外から一番見られにくい場所を選ぶと床に先生はその絵を置き、
アルコールを絵に向かって垂れ流し、
最後に火をつけた。

燃える。
燃える。
燃えるのをただ見ているだけ。
私の好きな人が目の前で消えていく。
この感覚、ついさっき感じたばかりだ。
「僕はもう目の前から彼女を消す。君は……報われない恋なのはわかってるよね」
(私は……)
「まあ、僕は応援するよ。同じ人を好きになった人として」

灰になったキャンバス。
先生はもう何もいわずにその場を立ち去った。
私の泣き声も止み、静かになった。
柚ちゃんの絵も、燃え尽きて真っ黒になった。
その時、後ろから聴こえるあの声。
それは美しい音色。
柚ちゃんの響き。

振り向かないで、そのままで聴いて。
わがままを言わせてください
心にある二つの重みは
消し方がわからないまま見つけてしまったの
だから ごめんね 知らないうちに
巻き込んで 傷つけて 道を選ばせて
でもどちらにも 触れていたい。
多分、 その答えが 私のものだった。
愛ちゃんは……こんな私をどうおもう?
今の気持ちを聞かせて。
……。

(私は……私はやっぱり柚ちゃんには私だけをずっと見ていて欲しかった! もう変わらない)
柚ちゃん。
柚ちゃん!
「柚ちゃんっ!」
「は、はい」
「今まで…楽しかったよ。

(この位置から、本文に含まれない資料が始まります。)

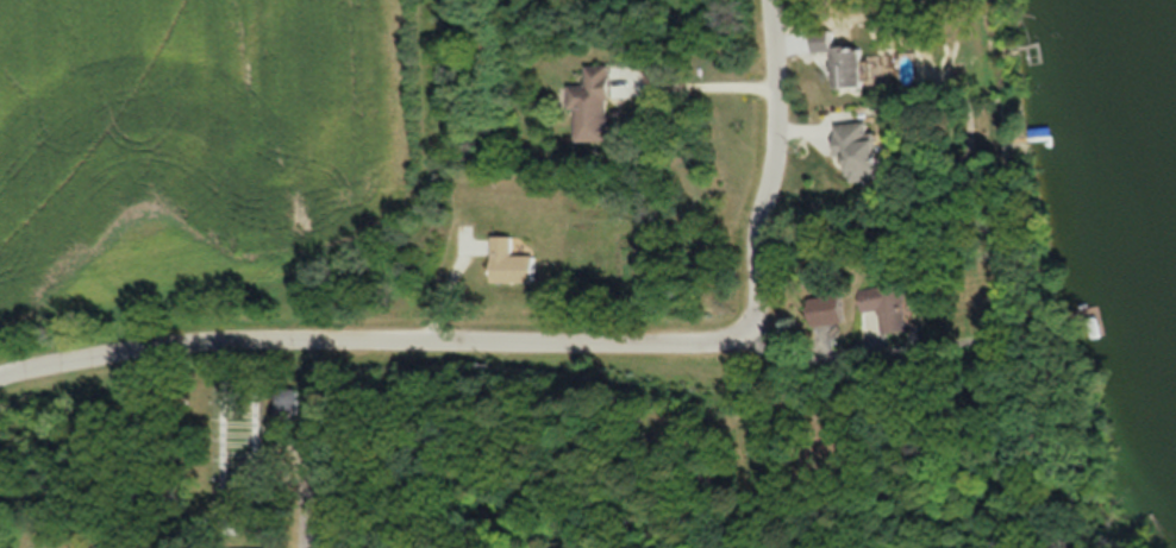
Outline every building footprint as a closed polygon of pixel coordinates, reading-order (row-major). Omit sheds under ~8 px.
[(879,87),(878,60),(876,60),(876,46),(842,47),(841,31),(815,31),(816,53),(841,52),(842,88),(879,87)] [(578,85),(578,140),(615,140),(615,65),(591,65),(591,85),(578,85)] [(842,156),(856,155),(856,180),(900,180),(899,136),(882,137),(882,123),(841,124),(842,156)] [(495,282),(540,282),(540,254),(517,254),(517,235),(495,235),(495,282)] [(886,310),(888,334),(922,332),(919,284),(863,288),(864,311),(886,310)] [(815,325),(854,323),(852,295),(814,297),(815,325)]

ありがとう、ございます」
「……ごめんね」
私は彼女の隣を通って屋上を出た。
ぐしゃぐしゃに泣きながら。
泣きながら校舎を歩き、
かのじょの歌は聴こえていた。

私は……失恋したんだ。

____

どんなに重い病気にかかっても、
交通事故で両手がなくなっても、
失恋で一日中疲れ果てるまで泣き続けても、
時間は止まらない。

周りの人は目がどーんと腫れている私を見ても、
こんな事になってるとは誰もわからないと思う。
少し心配するくらい。
この事を誰にも言えない。
言うのがとても怖い。
だから誰も知らずに明日はやってくる。

幸い同じクラスじゃないから会う事は少ない。
恵先生の授業もない。
だけどあと一年以上もある高校生活。
会わないはずがない。
何回かは目も合うのだろう。
私はきっと話そうとしないし、
彼女も話しかけてこないと思う。

私はそんな簡単に忘れられない。
私の心は、当分痛いはずだ。
けれど、時間は止まらない。
止まらないから、辛いのだ。

桜が咲く頃に、
とても綺麗なアジサイが一輪咲いていた。
眺めるだけ、触るだけならよかった。
その花びらの中身を覗いてしまった。